EUROPEAN banking stocks were spooked yesterday over fears the €90bn (£77bn) deal to rescue Franco-Belgian bank Dexia could be about to unravel.
Financial stocks fell in Britain, France and Belgium after a report that Paris and Brussels were at loggerheads over short-term funding guarantees designed to allow Dexia’s “bad bank” to come off emergency liquidity and re-enter financial markets.
Belgium wants to France to increase its level of guarantees because it can fund itself at a cheaper rate, according to Belgian media. Both governments denied the claims but stocks slumped anyway. Société Générale and Natixis fell 2.7 per cent and 6.8 per cent respectively, because of their exposure.
In Britain, Royal Bank of Scotland sank 5.86 per cent to 17.34p, Lloyds fell 2.46 per cent to 21.84p and Barclays dropped 3.08 per cent to 147.9p.
Earlier in the day Didier Reynders, the Belgian finance minister, tried to shore up confidence by saying he hoped to reach an agreement on Dexia with the European Commission in the coming days.

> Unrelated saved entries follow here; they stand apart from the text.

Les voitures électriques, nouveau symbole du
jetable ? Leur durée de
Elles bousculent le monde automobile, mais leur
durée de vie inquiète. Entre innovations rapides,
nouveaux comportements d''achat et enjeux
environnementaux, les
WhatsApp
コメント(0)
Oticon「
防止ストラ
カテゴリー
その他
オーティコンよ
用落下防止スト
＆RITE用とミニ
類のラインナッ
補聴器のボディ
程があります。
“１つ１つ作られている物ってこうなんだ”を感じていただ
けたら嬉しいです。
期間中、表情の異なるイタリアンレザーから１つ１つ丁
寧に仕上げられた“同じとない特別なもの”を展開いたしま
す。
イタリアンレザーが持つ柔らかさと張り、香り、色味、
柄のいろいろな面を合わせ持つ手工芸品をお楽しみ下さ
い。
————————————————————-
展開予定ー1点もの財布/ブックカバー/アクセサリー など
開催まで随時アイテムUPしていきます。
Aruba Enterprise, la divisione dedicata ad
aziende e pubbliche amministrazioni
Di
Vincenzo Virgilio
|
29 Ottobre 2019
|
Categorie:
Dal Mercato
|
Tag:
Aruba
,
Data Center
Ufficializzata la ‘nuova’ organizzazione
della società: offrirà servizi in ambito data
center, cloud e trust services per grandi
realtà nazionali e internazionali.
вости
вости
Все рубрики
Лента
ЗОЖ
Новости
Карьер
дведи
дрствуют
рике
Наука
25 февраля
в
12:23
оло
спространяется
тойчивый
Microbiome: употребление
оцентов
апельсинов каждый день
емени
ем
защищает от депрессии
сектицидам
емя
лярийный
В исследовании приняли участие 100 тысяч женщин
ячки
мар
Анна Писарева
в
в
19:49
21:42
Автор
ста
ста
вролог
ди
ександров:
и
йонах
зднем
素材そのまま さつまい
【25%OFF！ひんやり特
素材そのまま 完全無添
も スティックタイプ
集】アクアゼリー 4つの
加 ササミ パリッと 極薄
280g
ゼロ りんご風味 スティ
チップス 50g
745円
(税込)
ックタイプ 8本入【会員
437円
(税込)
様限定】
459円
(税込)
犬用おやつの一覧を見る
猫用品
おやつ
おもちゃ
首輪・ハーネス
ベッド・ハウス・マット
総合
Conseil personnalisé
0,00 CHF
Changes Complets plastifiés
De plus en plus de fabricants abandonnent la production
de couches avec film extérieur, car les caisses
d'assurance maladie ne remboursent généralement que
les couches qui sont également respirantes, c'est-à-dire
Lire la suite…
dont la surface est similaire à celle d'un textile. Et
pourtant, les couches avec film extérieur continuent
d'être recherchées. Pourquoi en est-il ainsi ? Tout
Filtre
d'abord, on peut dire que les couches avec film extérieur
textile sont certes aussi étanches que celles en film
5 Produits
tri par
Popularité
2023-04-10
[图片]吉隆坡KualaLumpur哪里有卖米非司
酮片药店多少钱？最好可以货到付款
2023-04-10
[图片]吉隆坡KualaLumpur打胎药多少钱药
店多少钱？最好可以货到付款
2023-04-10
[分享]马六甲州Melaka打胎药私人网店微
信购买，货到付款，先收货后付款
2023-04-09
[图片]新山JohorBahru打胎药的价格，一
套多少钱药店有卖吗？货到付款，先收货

Last month the bank agreed state guarantees from France, Belgium and Luxembourg for up to €90bn of borrowings over the next 10 years. The countries want to get Dexia out of expensive Emergency Liquidity Assistance and issue government guarantees instead.
The burden for interim guarantees followed the same ratio as the October deal, with 60.5 per cent falling to Belgium, 36.5 per cent to France and three per cent to Luxembourg.
A banker familiar with the deal said: “France struck a very good deal on Dexia ... It would not be surprising that some people within the Belgian apparatus might feel uncomfortable”.
Re-opening negotiations would be “like opening Pandora’s box” because of the instability it would trigger more instability, he added.